===== Text segment

SELECTING A GRATING FOR METEOR SPECTROSCOPY

    I am often asked by would-be amateur spectroscopists. how to select a
grating for this type of work.  The best and most efficient grating of
course is a precision blazed replica transmission type large enough to
accept the light cone entering your camera lens.  For normal cameras this is
probably one with  a ruled area of 50X50mm or better.  Unfortunately
precision blazed replica gratings are expensive.  Less efficient gratings
have been used but these are only capable of recording the spectra of very
bright meteors.  A precision blazed replica grating mounted on a fast lens
using fast b&w film will record spectra of meteors brighter than -2.0
magnitude in most cases.  Other gratings such as thin film acetate
holographic gratings and the Cokin type camera filter diffractors will work
but with much less efficiency.  They are however an in-expensive way of
getting into this field.

        It is highly desirable to obtain the largest dispersion that is
possible but there are practical limits that one must adhere to.  Generally
speaking, a coarser grating, one with less g/mm, is more efficient than a
high density grating, one with more g/mm.  One must select a grating that
will fit your film format size or image intensifier screen size.
Dispersions of 100 A/mm or better are highly desirable so lines that are
close together can be resolved.  This is not always practical as such high
dispersions are too wide to fit the screen of an image intensifier so one
must compromise.  Normal pan films are sensitive from 0A to around 7000A and
image intensifiers are sensitive from 0A to around 9000A.  Using film
cameras such as the K-19 Aero camera with an F-2.5 - 12 inch focal length
lens on 8X10 inch film, if you use a 600 g/mm grating you will achieve a
dispersion of around 54A/mm in the 1st order.  Very nice if you can afford a
grating large enough for such a lens and also pay for the high cost of 8X10
film.  This is probably not practical for most amateurs.  On the other hand
you could use a 600 g/mm grating on a 50 mm focal length 35mm camera and
record low dispersion spectra at around 326A/mm.  It would be much better to
use a large format 4X5 inch camera with a longer focal length lens to
achieve greater dispersion.  The film using photographic systems above will
record spectra of most meteor brighter than -2.0 magnitude.  Somewhat a rare
event so don't expect to capturing many spectra by these methods.
    Today some amateurs are using 2nd and 3rd generation image intensifiers
to record faint meteors.  When you add a dispersive  element such as a
grating this reduces the faint magnitude detectabity by 2 or 3 magnitudes
because the light of the meteor is spread into a number of monochromatic
lines of the spectrum.  There is also another problem to contend with.  The
image intensifiers used by amateurs come in two sizes, 18mm and 25mm
screens.  One must select a grating with a lens that will fit the spectrum
on such a small format screen.  Image intensifiers are sensitive from 0A to
around 9000A.  If you want to record the zero order image plus the first
order spectrum you must select a grating/lens combination that will give you
a dispersion of 500A/mm with an 18mm intensifier or 360A/mm for a 25mm
intensifier.  This assumes that the meteor producing the spectrum is located
in the center of the intensifier with the zero order recorded at one edge.

==========
===== Records

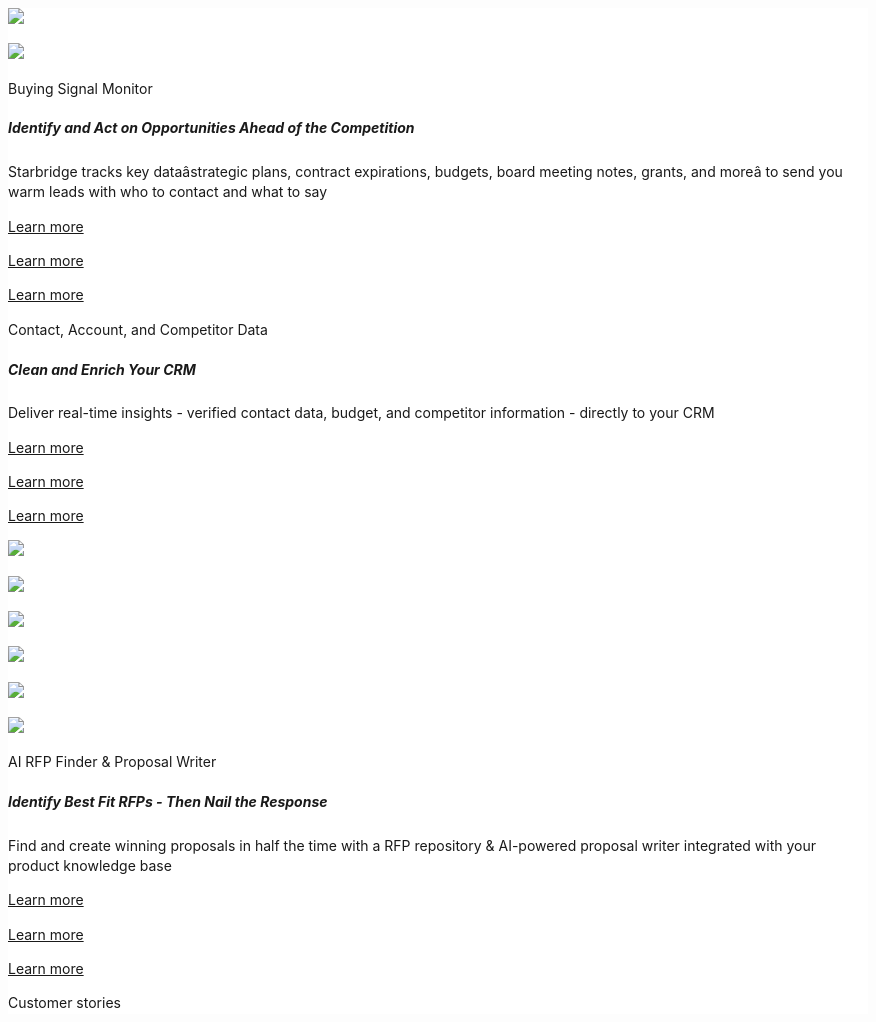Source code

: ![](https://framerusercontent.com/images/E67x3cnOrchn5B8swFBmCsy9yw.svg)

![](https://framerusercontent.com/images/E67x3cnOrchn5B8swFBmCsy9yw.svg)

Buying Signal Monitor

##### Identify and Act on Opportunities Ahead of the Competition

Starbridge tracks key dataâstrategic plans, contract expirations, budgets, board meeting notes, grants, and moreâ to send you warm leads with who to contact and what to say

[Learn more](./features/buying-signal-and-outbound)

[Learn more](./features/buying-signal-and-outbound)

[Learn more](./features/buying-signal-and-outbound)

Contact, Account, and Competitor Data

##### Clean and Enrich Your CRM

Deliver real-time insights - verified contact data, budget, and competitor information - directly to your CRM

[Learn more](./features/contact-and-company-data)

[Learn more](./features/contact-and-company-data)

[Learn more](./features/contact-and-company-data)

![](https://framerusercontent.com/images/J35TO8eBEao4lFFSgVWMME1QQ.svg)

![](https://framerusercontent.com/images/J35TO8eBEao4lFFSgVWMME1QQ.svg)

![](https://framerusercontent.com/images/J35TO8eBEao4lFFSgVWMME1QQ.svg)

![](https://framerusercontent.com/images/eF2GeIBovu8QxzGXAPgkImIl4To.svg)

![](https://framerusercontent.com/images/eF2GeIBovu8QxzGXAPgkImIl4To.svg)

![](https://framerusercontent.com/images/eF2GeIBovu8QxzGXAPgkImIl4To.svg)

AI RFP Finder & Proposal Writer

##### Identify Best Fit RFPs - Then Nail the Response

Find and create winning proposals in half the time with a RFP repository & AI-powered proposal writer integrated with your product knowledge base

[Learn more](./features/ai-rfp-finder-and-proposal-writer)

[Learn more](./features/ai-rfp-finder-and-proposal-writer)

[Learn more](./features/ai-rfp-finder-and-proposal-writer)

Customer stories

==========

» Tasks to complete
[A] In the text on grating selection for meteor spectroscopy, what two screen sizes do the image intensifiers used by amateurs come in?
[B] From the text on grating selection for meteor spectroscopy, output the passage between "I am often asked" and "into this field.", inclusive.

» Answer section
[A] 18mm and 25mm.

[B]
I am often asked by would-be amateur spectroscopists. how to select a
grating for this type of work.  The best and most efficient grating of
course is a precision blazed replica transmission type large enough to
accept the light cone entering your camera lens.  For normal cameras this is
probably one with  a ruled area of 50X50mm or better.  Unfortunately
precision blazed replica gratings are expensive.  Less efficient gratings
have been used but these are only capable of recording the spectra of very
bright meteors.  A precision blazed replica grating mounted on a fast lens
using fast b&w film will record spectra of meteors brighter than -2.0
magnitude in most cases.  Other gratings such as thin film acetate
holographic gratings and the Cokin type camera filter diffractors will work
but with much less efficiency.  They are however an in-expensive way of
getting into this field.